While long-service leave is a statutory employee benefit provided to loyal, long-serving employees, many companies do very little to promote it because of the high cost and perceived inconvenience of extended leave. In turn, employees are often hesitant to redeem their leave entitlement once they qualify.
Recently the calls for extending the sectors which permit portable long-service leave have grown louder – and last week a bill was introduced into the Legislative Assembly which if successful would see security workers join construction and cleaning workers as the only sectors with portable long-service-leave schemes.
Long-service leave can often actually be a large cost component on a company’s financial accounts, so it is important to more accurately value the liability, and strategically manage long-service leave to get the best value from it. The value of long-service leave to employees can be improved by including relevant information in new employee packs, and by including information in communications such as regular staff updates, training sessions and annual performance reviews.
Accurate valuation on financial accounts
Companies are required to set aside money in their financial accounts to pay staff their long service leave entitlements, which are seen as a cost of employment. There are many factors that can affect the cost of long-service leave, including:
salary increases – long-service leave cost increases when an employee’s salary increases
remuneration packaging – an increase in salary for long-service leave entitlements can mean a significant increase in costs for the company if employees are permitted to alter their remuneration packaging
Note also that some employees will be entitled to long-service leave upon being made redundant, yet they wouldn’t if they voluntarily left. Strategically managing this area can also have a definite impact.

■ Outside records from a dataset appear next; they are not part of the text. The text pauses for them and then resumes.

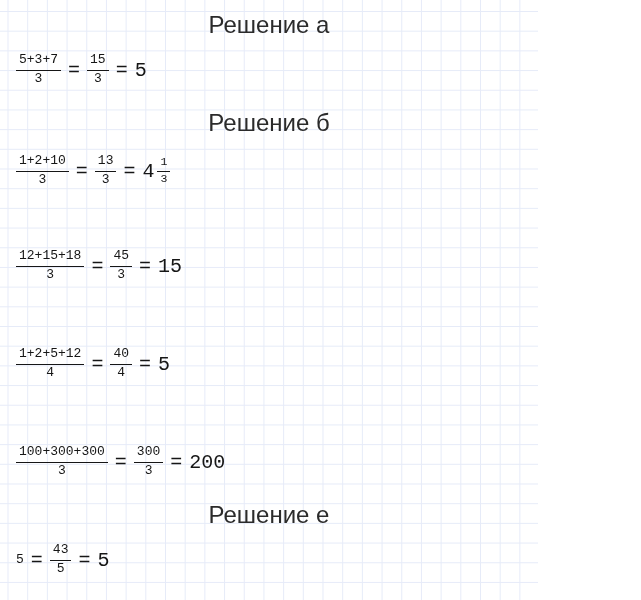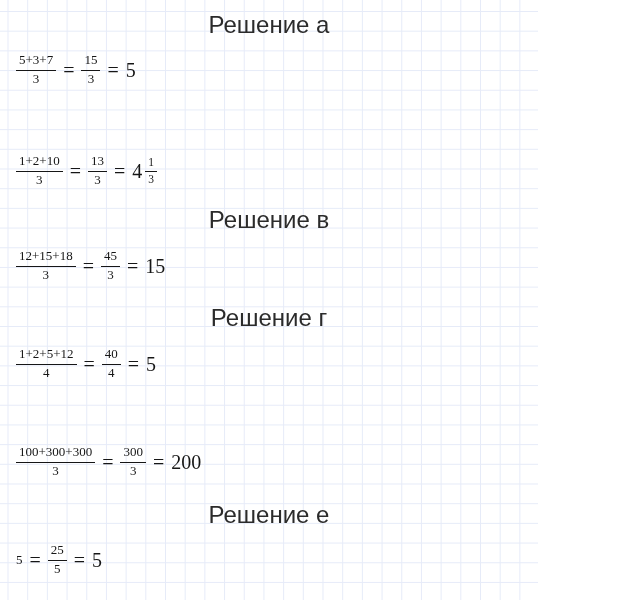--- a/index.html
+++ b/index.html
@@ -26,21 +26,21 @@
   .title{
     position:absolute;left:0;width:100%;
     margin:0;text-align:center;
     font-family:"Liberation Sans",sans-serif;
     font-size:24px;font-weight:400;line-height:26px;
     color:var(--title-color);
   }
   .formula{
     position:absolute;left:16px;height:44px;
     display:flex;align-items:center;
-    font-family:Liberation Serif, serif;
+    font-family:Liberation Mono, monospace;
     color:var(--formula-color);
     white-space:nowrap;
   }
   .frac{
     display:inline-flex;flex-direction:column;align-items:center;
     font-size:13px;line-height:1.12;text-align:center;
   }
   .frac .num{display:block;padding:0 3px 2px;border-bottom:1.3px solid var(--formula-color);}
   .frac .den{display:block;padding-top:1px;}
   .eq{font-size:20px;margin:0 7px;}
@@ -60,54 +60,53 @@
     </span>
     <span class="eq">=</span>
     <span class="frac">
       <span class="num">15</span>
       <span class="den">3</span>
     </span>
     <span class="eq">=</span>
     <span class="result">5</span>
   </div>
 
+  <h2 class="title" style="top:110px">Решение б</h2>
   <div class="formula" style="top:149px">
     <span class="frac">
       <span class="num">1+2+10</span>
       <span class="den">3</span>
     </span>
     <span class="eq">=</span>
     <span class="frac">
       <span class="num">13</span>
       <span class="den">3</span>
     </span>
     <span class="eq">=</span>
     <span class="result">4</span>
     <span class="frac mixed">
       <span class="num">1</span>
       <span class="den">3</span>
     </span>
   </div>
 
-  <h2 class="title" style="top:207px">Решение в</h2>
   <div class="formula" style="top:244px">
     <span class="frac">
       <span class="num">12+15+18</span>
       <span class="den">3</span>
     </span>
     <span class="eq">=</span>
     <span class="frac">
       <span class="num">45</span>
       <span class="den">3</span>
     </span>
     <span class="eq">=</span>
     <span class="result">15</span>
   </div>
 
-  <h2 class="title" style="top:305px">Решение г</h2>
   <div class="formula" style="top:342px">
     <span class="frac">
       <span class="num">1+2+5+12</span>
       <span class="den">4</span>
     </span>
     <span class="eq">=</span>
     <span class="frac">
       <span class="num">40</span>
       <span class="den">4</span>
     </span>
@@ -129,20 +128,20 @@
     <span class="result">200</span>
   </div>
 
   <h2 class="title" style="top:502px">Решение е</h2>
   <div class="formula" style="top:538px">
     <span class="frac">
       <span class="den">5</span>
     </span>
     <span class="eq">=</span>
     <span class="frac">
-      <span class="num">25</span>
+      <span class="num">43</span>
       <span class="den">5</span>
     </span>
     <span class="eq">=</span>
     <span class="result">5</span>
   </div>
 
 </div>
 
 </body></html>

Taking these factors into account and putting a more accurate value on long-service leave as a financial liability should be a business priority.
One approach is to see the cost of long-service leave as the lesser of two evils: should the employee have left before the 10 years was up, you would probably have suffered recruitment and retraining costs much higher than the two months of paid leave the employee gets for long-service leave.
If this approach is taken, paying out long-service leave becomes a good thing rather than a bad thing.
Internally publicising the fact that someone’s long-service leave is due may yield real benefits in terms of the perception of the organisation as a good place to work and somewhere that rewards loyalty and provides a long-term career path. The work/life balance aspects of the long-service leave can also be emphasised.